Aller au contenu de la page

Attention : Votre navigateur web est trop ancien pour afficher correctement ce site internet.

Nous vous recommandons une mise à niveau ou d'utiliser un autre navigateur.

Accueil > Autres > Tribunes de la Fraction dans l’hebdomadaire Lutte ouvrière > 2003 > août > 19

Les urgences du capitalisme

19 août 2003

Face à l’émotion suscitée par les victimes de la canicule, Raffarin a fini par écourter ses vacances, et est allé porter quelques verres d’eau, devant les caméras bien sûr, aux résidents d’une maison de retraite. Toute honte bue, il a dénoncé « l’individualisme et l’égoïsme de la société ». Coupables, les familles qui laissent leurs vieux à leur solitude pour partir en vacances, et les voisins « indifférents aux volets clos »  !

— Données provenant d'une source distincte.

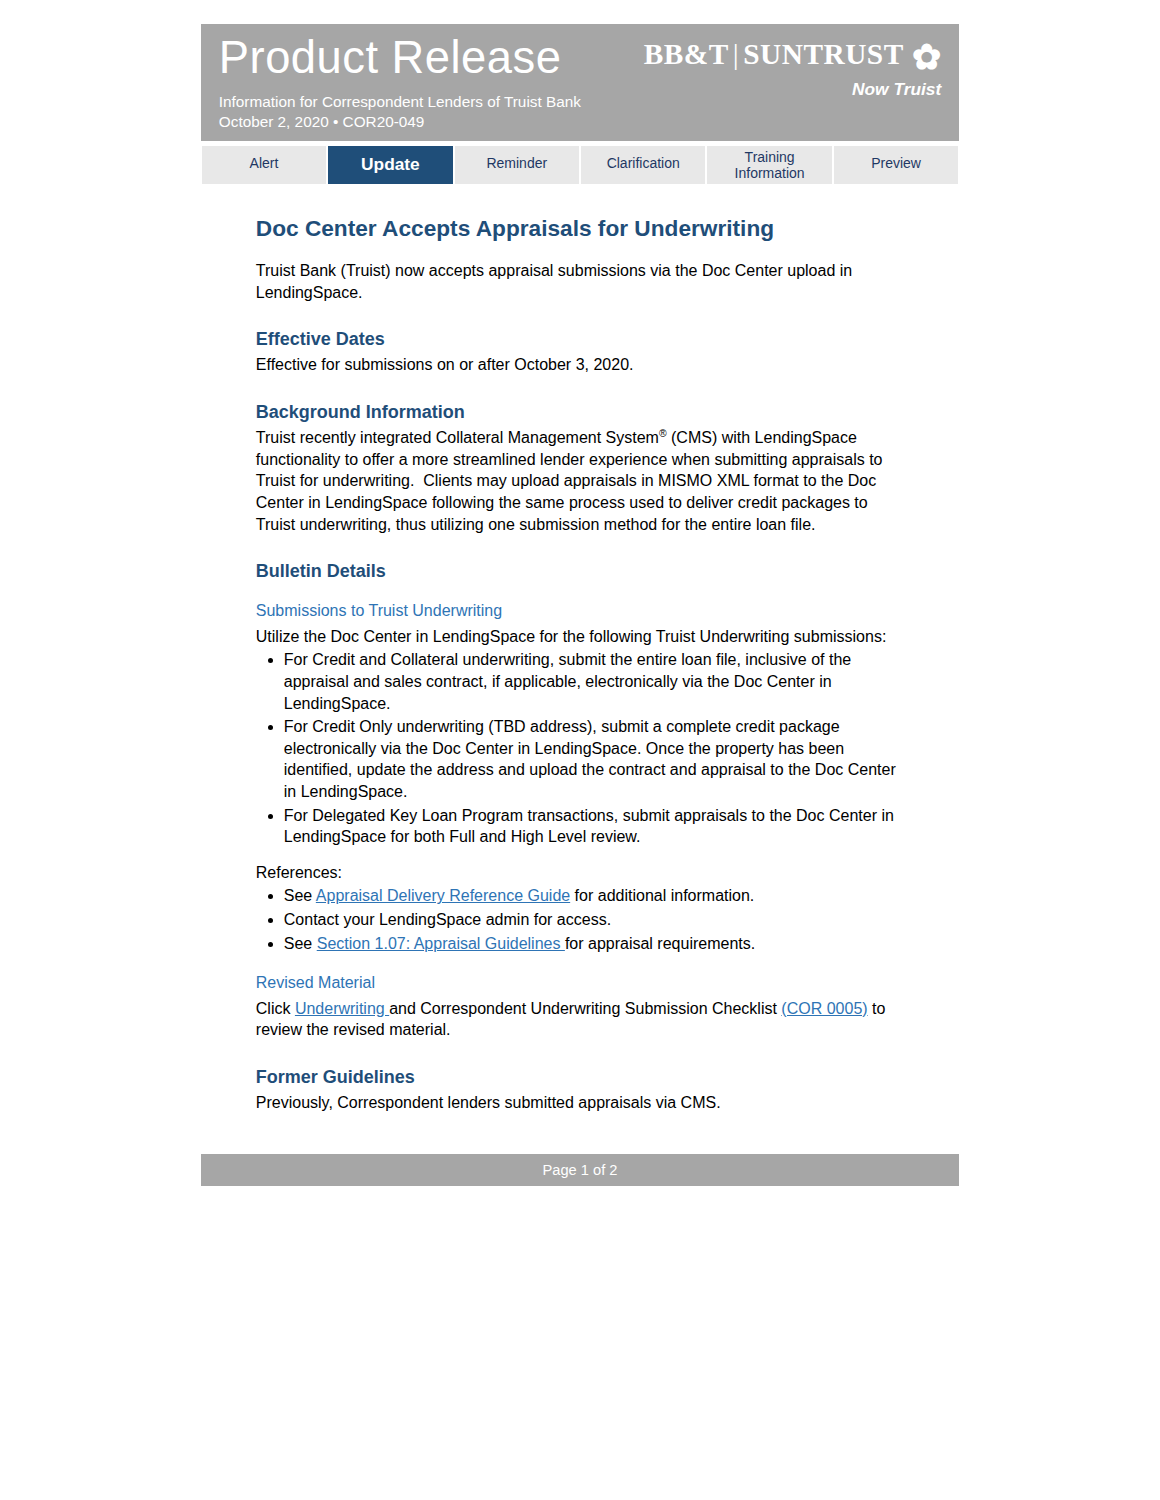Product Release
Information for Correspondent Lenders of Truist Bank
October 2, 2020 • COR20-049
BB&T|SUNTRUST✿
Now Truist
Alert
Update
Reminder
Clarification
Training
Information
Preview
Doc Center Accepts Appraisals for Underwriting
Truist Bank (Truist) now accepts appraisal submissions via the Doc Center upload in LendingSpace.
Effective Dates
Effective for submissions on or after October 3, 2020.
Background Information
Truist recently integrated Collateral Management System® (CMS) with LendingSpace functionality to offer a more streamlined lender experience when submitting appraisals to Truist for underwriting. Clients may upload appraisals in MISMO XML format to the Doc Center in LendingSpace following the same process used to deliver credit packages to Truist underwriting, thus utilizing one submission method for the entire loan file.
Bulletin Details
Submissions to Truist Underwriting
Utilize the Doc Center in LendingSpace for the following Truist Underwriting submissions:
For Credit and Collateral underwriting, submit the entire loan file, inclusive of the appraisal and sales contract, if applicable, electronically via the Doc Center in LendingSpace.
For Credit Only underwriting (TBD address), submit a complete credit package electronically via the Doc Center in LendingSpace. Once the property has been identified, update the address and upload the contract and appraisal to the Doc Center in LendingSpace.
For Delegated Key Loan Program transactions, submit appraisals to the Doc Center in LendingSpace for both Full and High Level review.
References:
See Appraisal Delivery Reference Guide for additional information.
Contact your LendingSpace admin for access.
See Section 1.07: Appraisal Guidelines for appraisal requirements.
Revised Material
Click Underwriting and Correspondent Underwriting Submission Checklist (COR 0005) to review the revised material.
Former Guidelines
Previously, Correspondent lenders submitted appraisals via CMS.
Page 1 of 2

Petit cinéma dérisoire, pour essayer de faire oublier son incurie. Sa bienveillance envers les personnages âgées, le gouvernement l’a déjà prouvée, et tout récemment : parce qu’il trouvait trop chère l’Allocation personnalisée d’autonomie (APA), qui doit favoriser l’aide à domicile et le financement de l’entrée en résidence, il en a limité les droits d’accès et réduit le budget de 400 millions d’euros. Il a également divisé par deux l’enveloppe destinée à favoriser l’embauche de nouveaux personnels soignants dans les maisons de retraite ! Et qui a diminué le remboursement de nombreux médicaments largement consommés par les personnes âgées ? Qui, après avoir amputé les retraites en juin, prévoit de s’attaquer à la sécurité sociale en octobre, ce qui restreindra encore plus l’accès aux soins des vieux travailleurs ?

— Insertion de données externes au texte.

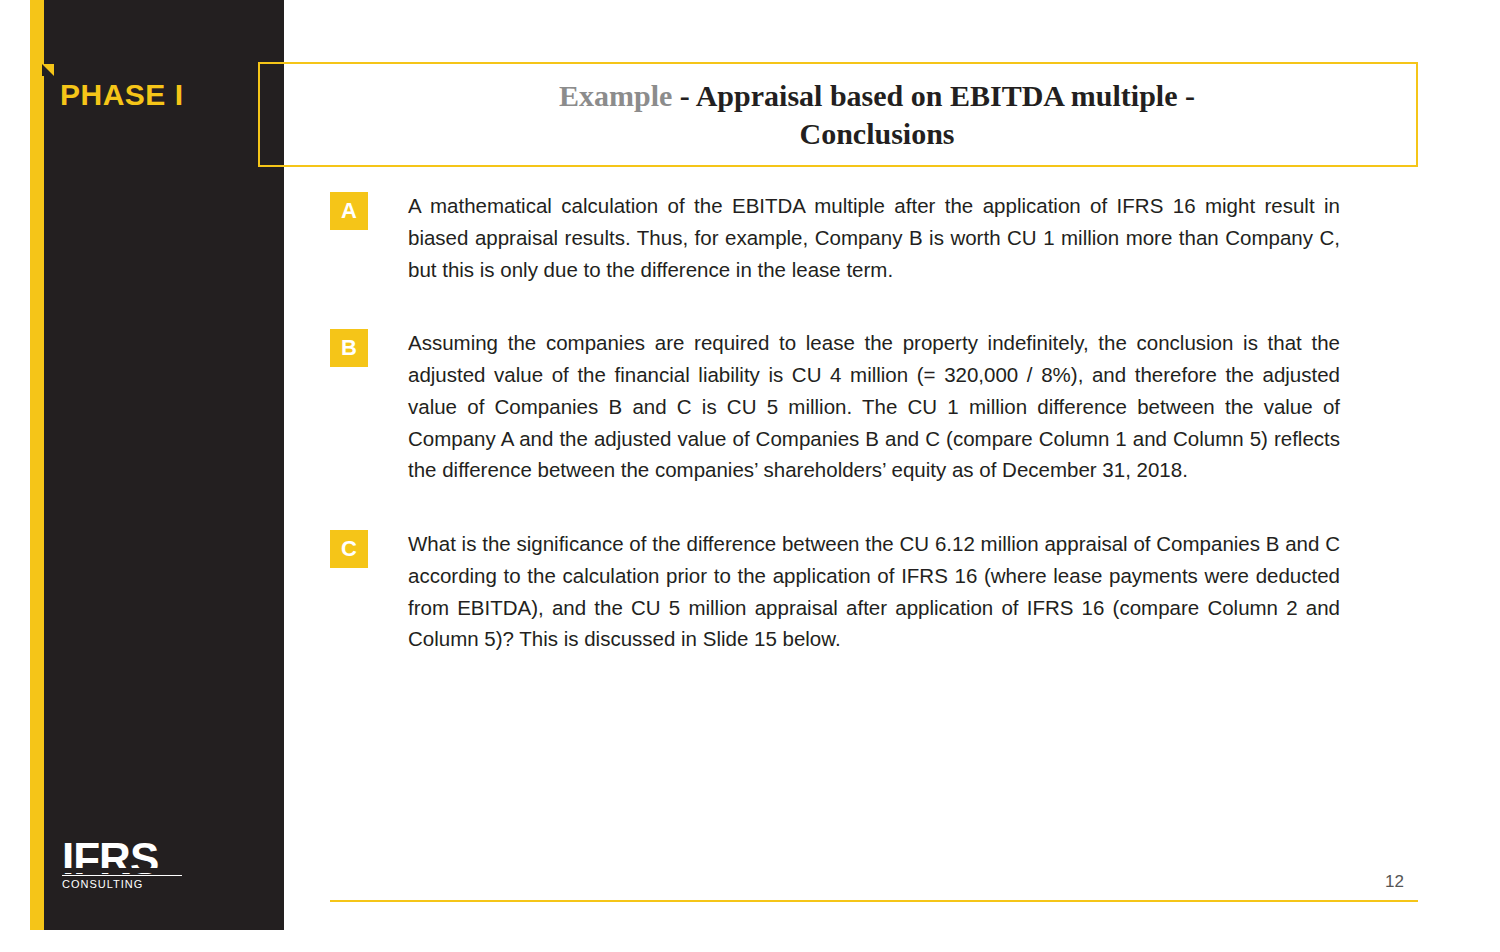PHASE I
Example - Appraisal based on EBITDA multiple -
Conclusions
A
A mathematical calculation of the EBITDA multiple after the application of IFRS 16 might result in biased appraisal results. Thus, for example, Company B is worth CU 1 million more than Company C, but this is only due to the difference in the lease term.
B
Assuming the companies are required to lease the property indefinitely, the conclusion is that the adjusted value of the financial liability is CU 4 million (= 320,000 / 8%), and therefore the adjusted value of Companies B and C is CU 5 million. The CU 1 million difference between the value of Company A and the adjusted value of Companies B and C (compare Column 1 and Column 5) reflects the difference between the companies’ shareholders’ equity as of December 31, 2018.
C
What is the significance of the difference between the CU 6.12 million appraisal of Companies B and C according to the calculation prior to the application of IFRS 16 (where lease payments were deducted from EBITDA), and the CU 5 million appraisal after application of IFRS 16 (compare Column 2 and Column 5)? This is discussed in Slide 15 below.
12
IFRS CONSULTING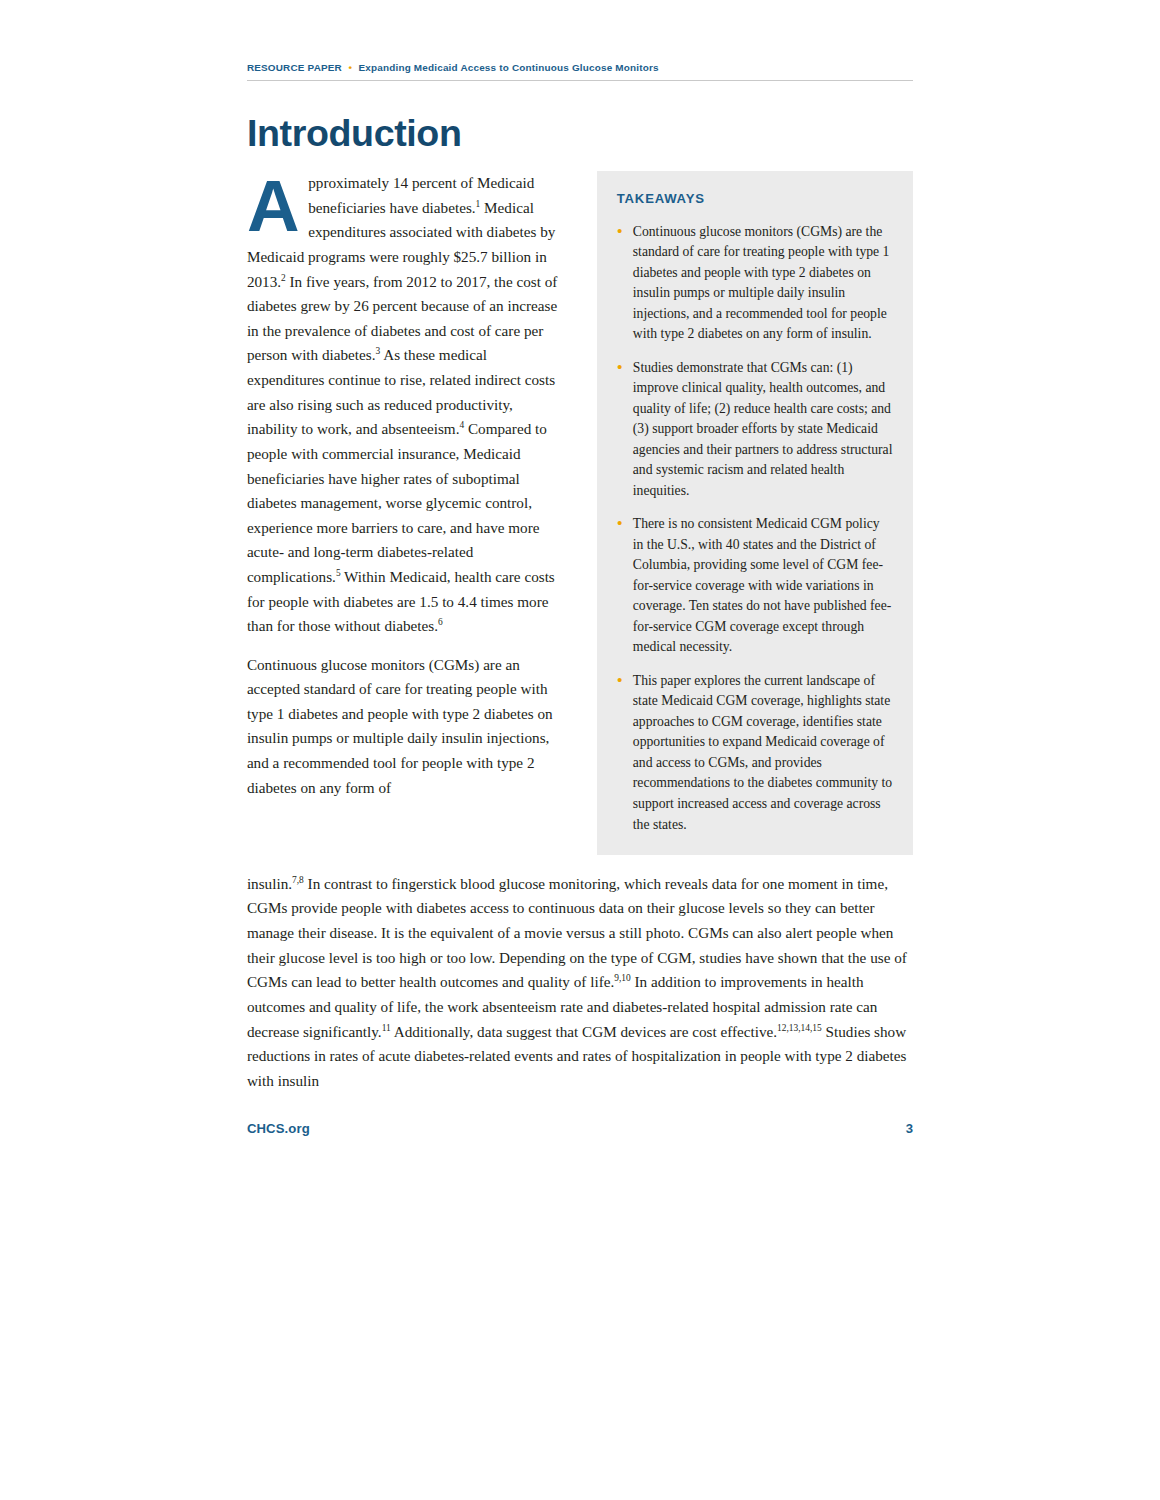Resource Paper • Expanding Medicaid Access to Continuous Glucose Monitors
Introduction
Approximately 14 percent of Medicaid beneficiaries have diabetes.1 Medical expenditures associated with diabetes by Medicaid programs were roughly $25.7 billion in 2013.2 In five years, from 2012 to 2017, the cost of diabetes grew by 26 percent because of an increase in the prevalence of diabetes and cost of care per person with diabetes.3 As these medical expenditures continue to rise, related indirect costs are also rising such as reduced productivity, inability to work, and absenteeism.4 Compared to people with commercial insurance, Medicaid beneficiaries have higher rates of suboptimal diabetes management, worse glycemic control, experience more barriers to care, and have more acute- and long-term diabetes-related complications.5 Within Medicaid, health care costs for people with diabetes are 1.5 to 4.4 times more than for those without diabetes.6
Continuous glucose monitors (CGMs) are an accepted standard of care for treating people with type 1 diabetes and people with type 2 diabetes on insulin pumps or multiple daily insulin injections, and a recommended tool for people with type 2 diabetes on any form of
Takeaways
Continuous glucose monitors (CGMs) are the standard of care for treating people with type 1 diabetes and people with type 2 diabetes on insulin pumps or multiple daily insulin injections, and a recommended tool for people with type 2 diabetes on any form of insulin.
Studies demonstrate that CGMs can: (1) improve clinical quality, health outcomes, and quality of life; (2) reduce health care costs; and (3) support broader efforts by state Medicaid agencies and their partners to address structural and systemic racism and related health inequities.
There is no consistent Medicaid CGM policy in the U.S., with 40 states and the District of Columbia, providing some level of CGM fee-for-service coverage with wide variations in coverage. Ten states do not have published fee-for-service CGM coverage except through medical necessity.
This paper explores the current landscape of state Medicaid CGM coverage, highlights state approaches to CGM coverage, identifies state opportunities to expand Medicaid coverage of and access to CGMs, and provides recommendations to the diabetes community to support increased access and coverage across the states.
insulin.7,8 In contrast to fingerstick blood glucose monitoring, which reveals data for one moment in time, CGMs provide people with diabetes access to continuous data on their glucose levels so they can better manage their disease. It is the equivalent of a movie versus a still photo. CGMs can also alert people when their glucose level is too high or too low. Depending on the type of CGM, studies have shown that the use of CGMs can lead to better health outcomes and quality of life.9,10 In addition to improvements in health outcomes and quality of life, the work absenteeism rate and diabetes-related hospital admission rate can decrease significantly.11 Additionally, data suggest that CGM devices are cost effective.12,13,14,15 Studies show reductions in rates of acute diabetes-related events and rates of hospitalization in people with type 2 diabetes with insulin
CHCS.org
3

Mais les causes qui ont rendu si meurtrière cette canicule remontent à bien plus loin : manque d’effectifs et d’équipements, insuffisance chronique de l’aide à domicile et des urgences, l’hôpital et tout le système de santé ont été mis au régime sec pendant de longues années. En dénonçant l’apathie de la bande à Raffarin, les dirigeants socialistes, d’ailleurs, ne manquent pas d’air : la santé n’était pas davantage pour eux une urgence quand ils étaient au gouvernement.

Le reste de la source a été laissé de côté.